A Daughter's Deadly Deception
- Author: Jeremy Grimaldi
- Language: English
- Subject: Crime, psychology, history
- Genre: Non-fiction
- Publisher: Dundurn Press
- Publication date: 2016
- Publication place: Canada

= A Daughter's Deadly Deception =

Book by Jeremy Grimaldi

A Daughter's Deadly Deception: The Jennifer Pan Story is a 2016 book written by Jeremy Grimaldi and published by Dundurn Press, discussing the crimes of Jennifer Pan, in which she conspired in the killing of her mother and the attempted murder of her father. The book is almost 350 pages long. The author served as a journalist covering criminal issues in the York Region for the Metroland Media network of publications.

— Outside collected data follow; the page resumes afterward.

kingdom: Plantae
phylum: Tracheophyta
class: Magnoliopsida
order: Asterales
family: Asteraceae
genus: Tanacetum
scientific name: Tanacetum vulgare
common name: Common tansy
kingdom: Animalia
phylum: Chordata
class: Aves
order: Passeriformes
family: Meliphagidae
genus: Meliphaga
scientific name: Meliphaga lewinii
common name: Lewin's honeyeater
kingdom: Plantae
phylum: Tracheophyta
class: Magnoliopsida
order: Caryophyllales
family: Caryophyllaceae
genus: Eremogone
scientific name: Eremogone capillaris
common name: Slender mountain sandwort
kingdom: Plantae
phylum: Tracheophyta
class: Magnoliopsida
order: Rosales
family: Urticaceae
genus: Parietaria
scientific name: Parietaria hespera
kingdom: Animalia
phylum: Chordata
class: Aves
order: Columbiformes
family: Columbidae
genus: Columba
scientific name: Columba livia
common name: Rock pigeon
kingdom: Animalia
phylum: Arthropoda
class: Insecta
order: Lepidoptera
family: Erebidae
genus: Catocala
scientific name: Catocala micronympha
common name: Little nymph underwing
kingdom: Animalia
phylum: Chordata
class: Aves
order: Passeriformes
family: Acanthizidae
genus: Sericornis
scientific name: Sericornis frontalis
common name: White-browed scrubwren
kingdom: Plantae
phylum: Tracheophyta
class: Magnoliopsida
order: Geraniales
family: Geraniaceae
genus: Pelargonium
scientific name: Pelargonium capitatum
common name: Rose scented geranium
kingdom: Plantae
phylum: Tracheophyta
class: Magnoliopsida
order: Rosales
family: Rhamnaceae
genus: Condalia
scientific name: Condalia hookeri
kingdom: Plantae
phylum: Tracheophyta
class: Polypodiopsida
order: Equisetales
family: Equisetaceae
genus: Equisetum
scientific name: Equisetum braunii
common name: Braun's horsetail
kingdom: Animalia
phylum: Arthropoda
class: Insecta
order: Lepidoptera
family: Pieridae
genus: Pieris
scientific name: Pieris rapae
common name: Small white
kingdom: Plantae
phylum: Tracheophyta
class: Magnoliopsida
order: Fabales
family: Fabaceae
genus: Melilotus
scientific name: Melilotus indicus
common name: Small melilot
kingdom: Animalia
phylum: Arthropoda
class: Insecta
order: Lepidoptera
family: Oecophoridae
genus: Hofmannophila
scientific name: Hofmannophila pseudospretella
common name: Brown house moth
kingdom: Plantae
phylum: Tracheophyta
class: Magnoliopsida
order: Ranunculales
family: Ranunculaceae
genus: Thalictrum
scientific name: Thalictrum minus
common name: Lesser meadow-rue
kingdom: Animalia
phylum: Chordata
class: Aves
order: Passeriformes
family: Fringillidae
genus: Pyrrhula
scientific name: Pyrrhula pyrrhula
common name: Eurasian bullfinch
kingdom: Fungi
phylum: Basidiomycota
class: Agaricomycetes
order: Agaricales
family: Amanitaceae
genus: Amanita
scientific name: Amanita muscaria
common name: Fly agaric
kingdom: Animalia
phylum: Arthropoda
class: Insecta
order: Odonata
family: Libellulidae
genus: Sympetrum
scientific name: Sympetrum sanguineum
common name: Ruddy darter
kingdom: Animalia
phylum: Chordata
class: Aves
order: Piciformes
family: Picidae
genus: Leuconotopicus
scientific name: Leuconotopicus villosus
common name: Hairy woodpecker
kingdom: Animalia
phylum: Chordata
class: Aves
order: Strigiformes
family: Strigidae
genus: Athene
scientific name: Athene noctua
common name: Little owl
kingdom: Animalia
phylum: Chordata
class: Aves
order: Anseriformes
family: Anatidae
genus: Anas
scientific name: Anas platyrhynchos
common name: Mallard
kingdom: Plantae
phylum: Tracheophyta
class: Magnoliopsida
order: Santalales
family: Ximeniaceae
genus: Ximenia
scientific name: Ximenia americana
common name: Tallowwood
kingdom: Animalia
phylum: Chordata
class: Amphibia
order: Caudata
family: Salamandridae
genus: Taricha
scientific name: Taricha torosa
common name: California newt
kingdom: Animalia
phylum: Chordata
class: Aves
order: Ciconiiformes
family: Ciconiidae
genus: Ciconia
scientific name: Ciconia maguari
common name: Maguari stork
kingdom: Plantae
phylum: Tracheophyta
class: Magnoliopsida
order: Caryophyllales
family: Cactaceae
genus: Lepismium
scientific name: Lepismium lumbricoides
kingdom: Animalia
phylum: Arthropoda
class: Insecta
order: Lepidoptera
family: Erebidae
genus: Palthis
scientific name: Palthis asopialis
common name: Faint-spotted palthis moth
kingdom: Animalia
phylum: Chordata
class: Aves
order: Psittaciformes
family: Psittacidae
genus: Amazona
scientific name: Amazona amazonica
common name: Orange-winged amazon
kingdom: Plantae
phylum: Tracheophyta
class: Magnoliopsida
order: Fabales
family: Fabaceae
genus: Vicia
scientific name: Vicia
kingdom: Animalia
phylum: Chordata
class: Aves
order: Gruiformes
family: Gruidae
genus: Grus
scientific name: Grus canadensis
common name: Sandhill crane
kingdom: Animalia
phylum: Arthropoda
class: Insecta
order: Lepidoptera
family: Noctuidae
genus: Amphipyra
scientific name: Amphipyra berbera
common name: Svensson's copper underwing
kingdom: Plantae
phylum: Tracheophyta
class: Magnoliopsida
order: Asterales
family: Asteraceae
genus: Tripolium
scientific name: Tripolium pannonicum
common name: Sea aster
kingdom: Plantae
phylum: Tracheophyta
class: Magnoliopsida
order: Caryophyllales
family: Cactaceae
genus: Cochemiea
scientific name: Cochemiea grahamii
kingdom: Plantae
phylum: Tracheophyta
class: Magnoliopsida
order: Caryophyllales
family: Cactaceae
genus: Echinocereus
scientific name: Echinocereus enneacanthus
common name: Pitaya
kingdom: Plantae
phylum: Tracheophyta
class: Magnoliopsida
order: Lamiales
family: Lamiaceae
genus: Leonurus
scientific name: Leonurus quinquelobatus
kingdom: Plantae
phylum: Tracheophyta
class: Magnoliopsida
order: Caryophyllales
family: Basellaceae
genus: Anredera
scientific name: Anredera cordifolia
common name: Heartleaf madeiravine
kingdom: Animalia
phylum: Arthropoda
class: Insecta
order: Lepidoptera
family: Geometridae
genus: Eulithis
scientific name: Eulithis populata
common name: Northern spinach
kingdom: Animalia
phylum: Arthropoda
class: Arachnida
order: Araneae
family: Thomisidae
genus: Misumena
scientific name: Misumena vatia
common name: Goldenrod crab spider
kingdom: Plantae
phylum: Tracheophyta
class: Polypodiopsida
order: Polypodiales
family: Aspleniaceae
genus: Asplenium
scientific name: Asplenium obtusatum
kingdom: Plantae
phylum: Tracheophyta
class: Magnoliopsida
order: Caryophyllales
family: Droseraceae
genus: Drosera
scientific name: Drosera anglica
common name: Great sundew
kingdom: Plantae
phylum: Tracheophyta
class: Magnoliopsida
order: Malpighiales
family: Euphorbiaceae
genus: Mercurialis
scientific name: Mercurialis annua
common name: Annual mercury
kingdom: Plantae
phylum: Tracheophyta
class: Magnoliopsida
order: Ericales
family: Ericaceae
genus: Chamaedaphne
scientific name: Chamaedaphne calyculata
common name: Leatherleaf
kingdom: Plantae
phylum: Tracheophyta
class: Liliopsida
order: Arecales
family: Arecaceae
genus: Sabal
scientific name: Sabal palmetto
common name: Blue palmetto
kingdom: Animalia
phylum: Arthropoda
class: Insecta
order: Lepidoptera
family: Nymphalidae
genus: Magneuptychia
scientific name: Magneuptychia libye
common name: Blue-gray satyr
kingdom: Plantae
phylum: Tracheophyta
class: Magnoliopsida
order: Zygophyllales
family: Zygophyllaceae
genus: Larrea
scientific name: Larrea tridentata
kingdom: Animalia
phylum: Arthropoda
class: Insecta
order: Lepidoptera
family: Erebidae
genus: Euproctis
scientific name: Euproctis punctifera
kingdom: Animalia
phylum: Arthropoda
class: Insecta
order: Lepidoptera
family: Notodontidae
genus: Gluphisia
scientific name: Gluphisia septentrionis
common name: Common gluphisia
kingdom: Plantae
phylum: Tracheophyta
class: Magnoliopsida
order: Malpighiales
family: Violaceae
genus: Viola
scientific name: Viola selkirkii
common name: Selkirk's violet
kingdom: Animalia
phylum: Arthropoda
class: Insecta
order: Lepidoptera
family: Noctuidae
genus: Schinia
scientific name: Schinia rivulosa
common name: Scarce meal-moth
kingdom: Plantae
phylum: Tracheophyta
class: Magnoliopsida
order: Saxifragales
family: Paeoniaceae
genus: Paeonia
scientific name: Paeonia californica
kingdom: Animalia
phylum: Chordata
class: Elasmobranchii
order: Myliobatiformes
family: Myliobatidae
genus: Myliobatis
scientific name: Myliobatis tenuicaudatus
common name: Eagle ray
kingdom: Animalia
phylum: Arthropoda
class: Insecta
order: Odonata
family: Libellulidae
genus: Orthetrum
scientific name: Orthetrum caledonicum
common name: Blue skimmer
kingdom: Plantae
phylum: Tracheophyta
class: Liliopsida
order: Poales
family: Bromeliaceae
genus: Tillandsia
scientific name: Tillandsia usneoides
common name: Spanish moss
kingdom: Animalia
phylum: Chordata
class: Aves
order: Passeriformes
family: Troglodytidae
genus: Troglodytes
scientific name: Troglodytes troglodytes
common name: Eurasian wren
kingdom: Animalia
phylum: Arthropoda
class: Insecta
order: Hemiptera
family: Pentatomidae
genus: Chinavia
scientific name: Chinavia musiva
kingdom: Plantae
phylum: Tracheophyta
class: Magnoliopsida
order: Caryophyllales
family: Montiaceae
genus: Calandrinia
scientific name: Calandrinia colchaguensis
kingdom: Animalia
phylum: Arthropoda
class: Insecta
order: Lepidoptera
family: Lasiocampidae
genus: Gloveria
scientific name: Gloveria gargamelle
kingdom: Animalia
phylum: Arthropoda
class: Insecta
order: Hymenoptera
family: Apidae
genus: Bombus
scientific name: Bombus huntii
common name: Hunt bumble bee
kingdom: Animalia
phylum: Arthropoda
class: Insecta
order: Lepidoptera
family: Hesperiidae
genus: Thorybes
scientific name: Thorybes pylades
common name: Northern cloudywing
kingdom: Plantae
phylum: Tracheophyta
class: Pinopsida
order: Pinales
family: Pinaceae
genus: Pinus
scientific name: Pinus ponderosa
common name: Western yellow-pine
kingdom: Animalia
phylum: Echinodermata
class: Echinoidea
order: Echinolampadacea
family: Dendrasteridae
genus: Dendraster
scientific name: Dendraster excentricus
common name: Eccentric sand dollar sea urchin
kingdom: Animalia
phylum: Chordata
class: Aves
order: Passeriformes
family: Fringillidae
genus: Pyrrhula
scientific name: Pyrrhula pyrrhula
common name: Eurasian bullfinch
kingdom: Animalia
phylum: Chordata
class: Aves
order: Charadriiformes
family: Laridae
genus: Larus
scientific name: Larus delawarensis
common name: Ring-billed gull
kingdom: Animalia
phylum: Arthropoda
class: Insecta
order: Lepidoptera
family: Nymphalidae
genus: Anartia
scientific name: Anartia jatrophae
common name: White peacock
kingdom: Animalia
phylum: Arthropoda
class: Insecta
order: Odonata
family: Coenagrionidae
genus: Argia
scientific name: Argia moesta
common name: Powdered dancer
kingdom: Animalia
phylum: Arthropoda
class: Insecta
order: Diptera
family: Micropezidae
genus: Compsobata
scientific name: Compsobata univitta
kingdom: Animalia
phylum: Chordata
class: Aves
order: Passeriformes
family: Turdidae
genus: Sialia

==Background and contents==
Grimaldi attended court proceedings for the Pan case in a period of ten months. His research included court documents, police records, photographs, text messages, transcripts, and videos, as well as interviews of psychologists.

The first part of the book chronicles the investigation into the incident, while Pan's childhood is discussed in a subsequent chapter. Joyce Lau of the South China Morning Post stated "Some of Grimaldi's best writing comes in his description of the police questioning of Pan."

Grimaldi is a White Canadian. He discusses the books Battle Hymn of the Tiger Mother and Why Chinese Parents Don't Say I Love You in regards to the cultural backgrounds of Asian Canadian parents and why they put pressure on their children to succeed.

==Reception==
The director of sales and marketing at Dundurn, Margaret Bryant, stated that A Daughter's Deadly Deception had many e-book sales to places outside of Canada.

Lau gave the book four of five stars. She concluded that it "might not be Truman Capote’s In Cold Blood, but this thorough exploration of what leads seemingly decent people to horrific actions is no tawdry crime paperback, either."

The book won the 2017 Arthur Ellis non-fiction award.